96式はいずれも含まれていないですよね。その頃比較していた海外のAPCもちょうどこうしたベクトロニクスを大量装備する直前であり、その前提では海外製品のほうが安かったと思います。そしてベクトロニクスをしっかり搭載したバージョンの96式はついに現れず、近代化もされず、「冷戦末期の概念のAPC」(30年前!)を2020年代も使用し続けるという、陸自の悪癖である「放置プレイ」を繰り返しています。

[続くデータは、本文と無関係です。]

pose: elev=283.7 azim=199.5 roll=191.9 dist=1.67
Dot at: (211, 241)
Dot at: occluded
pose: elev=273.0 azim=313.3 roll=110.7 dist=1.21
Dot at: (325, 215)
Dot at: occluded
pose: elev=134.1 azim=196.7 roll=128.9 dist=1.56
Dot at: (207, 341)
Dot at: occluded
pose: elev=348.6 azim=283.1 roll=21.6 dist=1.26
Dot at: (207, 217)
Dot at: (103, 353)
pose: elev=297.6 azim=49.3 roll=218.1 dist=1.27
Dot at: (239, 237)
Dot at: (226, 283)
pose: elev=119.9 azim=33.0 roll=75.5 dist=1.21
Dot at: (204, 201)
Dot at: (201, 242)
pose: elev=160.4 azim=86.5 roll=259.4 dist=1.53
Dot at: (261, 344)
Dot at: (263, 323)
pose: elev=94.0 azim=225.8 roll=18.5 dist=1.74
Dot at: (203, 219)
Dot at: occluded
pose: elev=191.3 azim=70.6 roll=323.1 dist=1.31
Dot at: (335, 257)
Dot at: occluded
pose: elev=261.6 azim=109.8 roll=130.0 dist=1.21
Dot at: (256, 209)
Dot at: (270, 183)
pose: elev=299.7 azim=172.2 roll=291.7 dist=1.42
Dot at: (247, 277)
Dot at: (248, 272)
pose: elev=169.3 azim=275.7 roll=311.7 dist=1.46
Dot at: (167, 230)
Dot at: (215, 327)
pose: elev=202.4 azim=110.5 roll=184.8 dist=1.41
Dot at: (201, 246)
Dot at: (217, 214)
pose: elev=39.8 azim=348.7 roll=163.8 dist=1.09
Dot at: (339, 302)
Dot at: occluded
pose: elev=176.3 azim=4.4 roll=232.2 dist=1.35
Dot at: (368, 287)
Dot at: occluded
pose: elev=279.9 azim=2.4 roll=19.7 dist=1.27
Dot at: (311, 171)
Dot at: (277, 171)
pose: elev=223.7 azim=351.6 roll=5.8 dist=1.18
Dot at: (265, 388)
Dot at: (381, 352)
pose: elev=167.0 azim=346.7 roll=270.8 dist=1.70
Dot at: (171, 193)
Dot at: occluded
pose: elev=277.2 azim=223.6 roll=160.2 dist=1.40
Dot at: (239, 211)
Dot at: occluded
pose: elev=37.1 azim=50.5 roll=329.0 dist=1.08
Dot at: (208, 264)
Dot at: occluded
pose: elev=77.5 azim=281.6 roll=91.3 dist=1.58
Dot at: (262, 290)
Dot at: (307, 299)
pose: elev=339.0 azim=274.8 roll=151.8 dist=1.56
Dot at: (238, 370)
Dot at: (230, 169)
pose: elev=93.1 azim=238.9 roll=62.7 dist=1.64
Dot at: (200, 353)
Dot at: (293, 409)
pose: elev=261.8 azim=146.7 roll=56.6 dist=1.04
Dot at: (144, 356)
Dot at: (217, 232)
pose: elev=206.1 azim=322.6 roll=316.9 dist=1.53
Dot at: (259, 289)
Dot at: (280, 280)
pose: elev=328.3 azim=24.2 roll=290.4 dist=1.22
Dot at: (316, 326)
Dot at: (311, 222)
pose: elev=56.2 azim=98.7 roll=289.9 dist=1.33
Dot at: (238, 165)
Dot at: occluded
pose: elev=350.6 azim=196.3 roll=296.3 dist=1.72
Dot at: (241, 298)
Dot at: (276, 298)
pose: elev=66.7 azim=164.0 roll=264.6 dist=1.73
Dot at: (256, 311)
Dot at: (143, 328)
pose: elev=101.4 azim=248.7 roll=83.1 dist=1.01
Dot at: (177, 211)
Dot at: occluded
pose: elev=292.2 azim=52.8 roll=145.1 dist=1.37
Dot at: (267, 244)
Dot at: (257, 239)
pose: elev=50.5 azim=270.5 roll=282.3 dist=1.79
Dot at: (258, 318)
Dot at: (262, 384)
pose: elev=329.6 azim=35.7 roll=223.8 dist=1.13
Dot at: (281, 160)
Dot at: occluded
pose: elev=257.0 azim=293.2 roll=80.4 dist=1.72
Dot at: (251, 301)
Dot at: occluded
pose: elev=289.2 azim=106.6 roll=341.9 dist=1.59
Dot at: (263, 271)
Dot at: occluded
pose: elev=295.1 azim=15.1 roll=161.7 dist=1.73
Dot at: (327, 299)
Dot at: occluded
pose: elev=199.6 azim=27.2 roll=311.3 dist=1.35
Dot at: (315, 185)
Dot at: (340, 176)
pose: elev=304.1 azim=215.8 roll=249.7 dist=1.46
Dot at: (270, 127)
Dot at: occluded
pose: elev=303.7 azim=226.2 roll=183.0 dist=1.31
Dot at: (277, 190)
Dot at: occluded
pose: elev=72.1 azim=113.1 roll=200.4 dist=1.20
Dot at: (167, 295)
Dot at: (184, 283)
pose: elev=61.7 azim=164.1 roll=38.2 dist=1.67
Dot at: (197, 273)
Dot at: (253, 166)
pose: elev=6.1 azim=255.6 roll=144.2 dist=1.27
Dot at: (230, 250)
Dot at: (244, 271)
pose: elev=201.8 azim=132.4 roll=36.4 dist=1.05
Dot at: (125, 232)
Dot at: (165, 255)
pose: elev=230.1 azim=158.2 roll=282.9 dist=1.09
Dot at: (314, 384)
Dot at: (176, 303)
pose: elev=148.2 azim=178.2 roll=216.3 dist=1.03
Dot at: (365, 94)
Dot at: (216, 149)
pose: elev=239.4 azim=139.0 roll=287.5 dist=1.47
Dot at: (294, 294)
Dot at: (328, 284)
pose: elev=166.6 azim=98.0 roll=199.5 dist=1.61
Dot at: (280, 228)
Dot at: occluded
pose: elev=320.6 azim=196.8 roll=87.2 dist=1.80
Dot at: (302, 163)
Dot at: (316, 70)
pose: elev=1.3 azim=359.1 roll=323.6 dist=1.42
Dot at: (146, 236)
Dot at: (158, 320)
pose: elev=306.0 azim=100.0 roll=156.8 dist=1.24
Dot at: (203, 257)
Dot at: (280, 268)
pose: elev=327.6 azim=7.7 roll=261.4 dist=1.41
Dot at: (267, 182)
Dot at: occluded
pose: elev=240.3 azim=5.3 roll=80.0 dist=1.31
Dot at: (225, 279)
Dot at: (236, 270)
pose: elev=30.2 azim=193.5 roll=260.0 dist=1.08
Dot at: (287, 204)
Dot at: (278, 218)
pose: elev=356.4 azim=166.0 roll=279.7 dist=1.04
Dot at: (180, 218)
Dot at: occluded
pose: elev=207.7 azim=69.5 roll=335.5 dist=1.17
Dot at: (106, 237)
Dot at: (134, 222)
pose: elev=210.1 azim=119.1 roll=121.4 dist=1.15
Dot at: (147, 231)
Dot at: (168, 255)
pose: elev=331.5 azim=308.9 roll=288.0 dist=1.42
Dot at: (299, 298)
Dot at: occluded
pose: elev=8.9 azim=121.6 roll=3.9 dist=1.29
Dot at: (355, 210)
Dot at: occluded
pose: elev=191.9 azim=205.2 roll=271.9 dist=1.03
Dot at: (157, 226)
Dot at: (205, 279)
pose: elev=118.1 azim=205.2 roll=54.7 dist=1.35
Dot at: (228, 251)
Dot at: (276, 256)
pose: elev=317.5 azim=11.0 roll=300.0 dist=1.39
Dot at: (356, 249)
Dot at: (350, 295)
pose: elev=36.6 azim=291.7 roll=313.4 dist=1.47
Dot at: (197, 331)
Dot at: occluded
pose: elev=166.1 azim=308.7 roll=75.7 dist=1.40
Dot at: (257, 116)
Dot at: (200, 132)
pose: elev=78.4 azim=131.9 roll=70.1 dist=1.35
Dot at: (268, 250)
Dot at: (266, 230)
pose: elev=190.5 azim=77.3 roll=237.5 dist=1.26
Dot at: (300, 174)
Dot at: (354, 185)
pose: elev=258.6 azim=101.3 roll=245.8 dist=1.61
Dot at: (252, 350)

RWSの搭載やネットワーク化など、なぜ近代化もしないのか。当然それにはコストがかかるのですが、21世紀のAPCとはそういうもの。さっさと人員を削減してそのコストを捻出すれば良いだけです。

調達そのもの、台数を保有すること、さらに頭数だけ揃えることが目的化し、戦うことを目的としないこの考え方は、一体どうやったら改まるのでしょうかね。。。戦う気がある部隊は、空挺団と水陸両用団くらいでは?

第7師団すら89式IFVは数が圧倒的に足りない上、いまだに増加装甲もつけていません。新型のRPG相手では簡単に穴が開くでしょう。暗視装置も更新していないのでは?少し調べるとわかりますが、現代の赤外線暗視装置は、1990年代末の暗視装置とは桁違いの能力です。